National Plan to Address Alzheimer's Disease: 2018 Update. Strategy 1.D: Coordinate Research with International Public and Private Entities


In order to facilitate communication and collaboration, build synergy, and leverage resources, it is imperative that research across nations and across funders be coordinated. The actions below will formalize the coordination process beyond HHS and the Federal Government and make research available to the public for input.

(UPDATED) Action 1.D.1: Inventory Alzheimer's disease and related dementias research investments

IADRP -- a free, searchable database providing a global overview of AD/ADRD research and funding -- is an invaluable tool for assessing and planning AD/ADRD research projects. Funding organizations, researchers, and advocates are discovering IADRP's merits to help them coordinate strategies, leverage resources, avoid duplication, and identify promising areas of growth. Since NIH launched the database in 2012, in collaboration with the Alzheimer's Association, IADRP has amassed data on over 9,000 unique projects from 2008 through 2018, reflecting more than $7 billion in research funding worldwide. The number of contributors is growing, too. During the past 5 years, more than 40 funding organizations across greater than ten countries have joined the IADRP effort.

In 2018 the IADRP database was relaunched with several changes to the Common Alzheimer's Disease Research Ontology (CADRO), including greater specificity in the coding of FTD, LBD, and VCID. Additionally, users can now link research to related clinical trials, patents and data repositories, as well as visualize search results with dynamic charts and graphs.

For more information, see:


(UPDATED) Action 1.D.2: Expand international outreach to enhance collaboration

In collaboration with the European Union (EU) Joint Programme -- Neurodegenerative Research (JPND), NIH is participating in the upcoming EU mapping exercise that invites 20+ countries to submit their recently funded neurodegenerative research. This exercise will serve as a platform for increased collaboration among international dementia researchers and funding organizations.

In 2017, JPND launched a call on "Multinational research projects for Pathway Analysis across Neurodegenerative Diseases". At the same time, NIA released FOA PAS-17-028, "Common Mechanisms and Interactions Among Neurodegenerative Diseases (R01)". JPND and NIA plan to support cross-cutting activities such as common workshops and data exchange and harmonization among the projects funded by JPND and NIA in response to these calls for applications.

Additionally, NIA participated in the Alzheimer's Disease Funders' meeting held during the 2017 Alzheimer's Association International Conference (AAIC) as well as quarterly international funders' calls led by the Alzheimer's Association. Also, IADRP, maintained by NIA, includes data from over 40 public and private funding organizations across more than ten countries and is publicly-available for use.

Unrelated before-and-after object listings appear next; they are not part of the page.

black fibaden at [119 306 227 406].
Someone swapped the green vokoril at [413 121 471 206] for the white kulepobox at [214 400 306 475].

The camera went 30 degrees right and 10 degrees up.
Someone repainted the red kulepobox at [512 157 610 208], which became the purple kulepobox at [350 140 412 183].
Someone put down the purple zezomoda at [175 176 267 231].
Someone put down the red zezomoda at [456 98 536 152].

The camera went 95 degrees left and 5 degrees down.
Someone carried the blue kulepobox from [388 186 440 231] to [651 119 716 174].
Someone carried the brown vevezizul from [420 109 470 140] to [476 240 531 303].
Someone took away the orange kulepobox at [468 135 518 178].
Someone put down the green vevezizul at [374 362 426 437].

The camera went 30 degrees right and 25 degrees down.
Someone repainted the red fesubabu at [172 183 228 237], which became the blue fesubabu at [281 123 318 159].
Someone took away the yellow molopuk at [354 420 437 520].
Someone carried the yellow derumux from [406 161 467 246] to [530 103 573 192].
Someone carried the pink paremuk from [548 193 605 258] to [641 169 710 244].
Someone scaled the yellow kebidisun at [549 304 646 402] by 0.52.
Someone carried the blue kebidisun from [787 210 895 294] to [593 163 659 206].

For more information, see:


(NEW) Action 1.D.3: Identify research priorities via surveys tracking health conditions and risk factors

The Behavioral Risk Factor Surveillance System (BRFSS) is the world's largest, ongoing telephone health survey system, tracking health conditions and risk behaviors in the United States yearly since 1984. It is conducted by all states under the direction of the CDC with state public health authorities. Two special optional modules that states can include in their annual surveys are available on the topics of caregiving and cognitive impairment. Collecting and analyzing this data allows the study of burden, impact, and trends and is used by decision makers to decide course of action for research as well as interventions.